→ **What to produce**: Copy out the material from the line containing "Reading left to" to the line containing "List the labels", including both of those lines, word for word.

→ **Data**:
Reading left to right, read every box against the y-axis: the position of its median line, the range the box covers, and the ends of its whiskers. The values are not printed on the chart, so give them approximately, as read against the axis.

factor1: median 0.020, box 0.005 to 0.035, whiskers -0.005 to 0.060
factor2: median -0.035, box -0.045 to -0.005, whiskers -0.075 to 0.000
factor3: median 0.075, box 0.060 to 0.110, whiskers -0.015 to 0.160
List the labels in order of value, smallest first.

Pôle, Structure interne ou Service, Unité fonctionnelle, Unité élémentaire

...

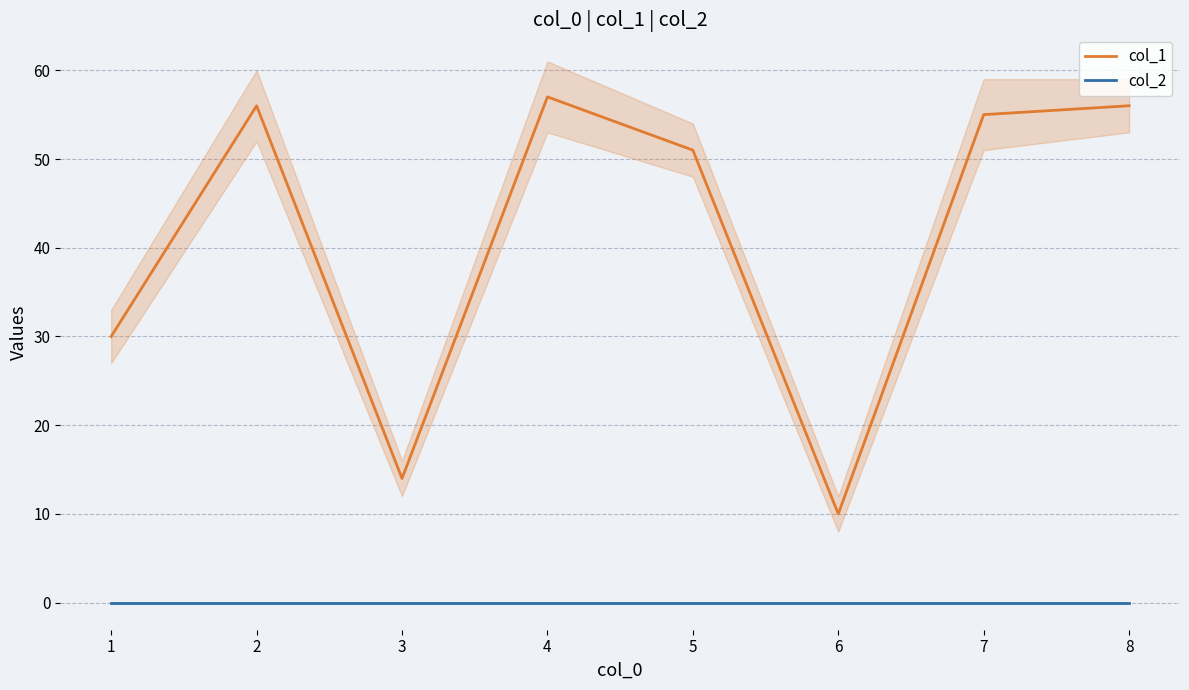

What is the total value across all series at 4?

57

...

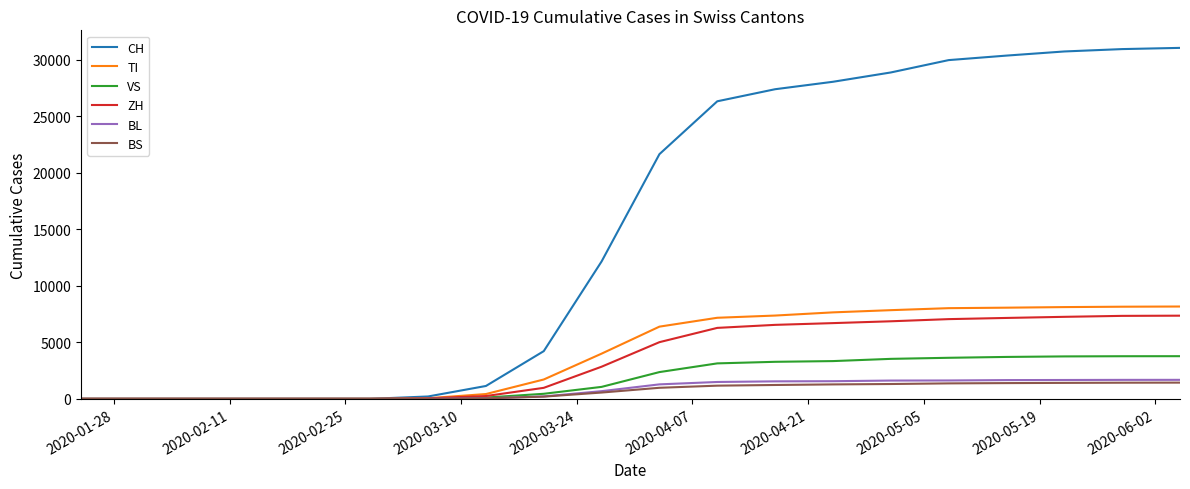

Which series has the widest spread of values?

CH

→ **Response area**:
Reading left to right, read every box against the y-axis: the position of its median line, the range the box covers, and the ends of its whiskers. The values are not printed on the chart, so give them approximately, as read against the axis.

factor1: median 0.020, box 0.005 to 0.035, whiskers -0.005 to 0.060
factor2: median -0.035, box -0.045 to -0.005, whiskers -0.075 to 0.000
factor3: median 0.075, box 0.060 to 0.110, whiskers -0.015 to 0.160
List the labels in order of value, smallest first.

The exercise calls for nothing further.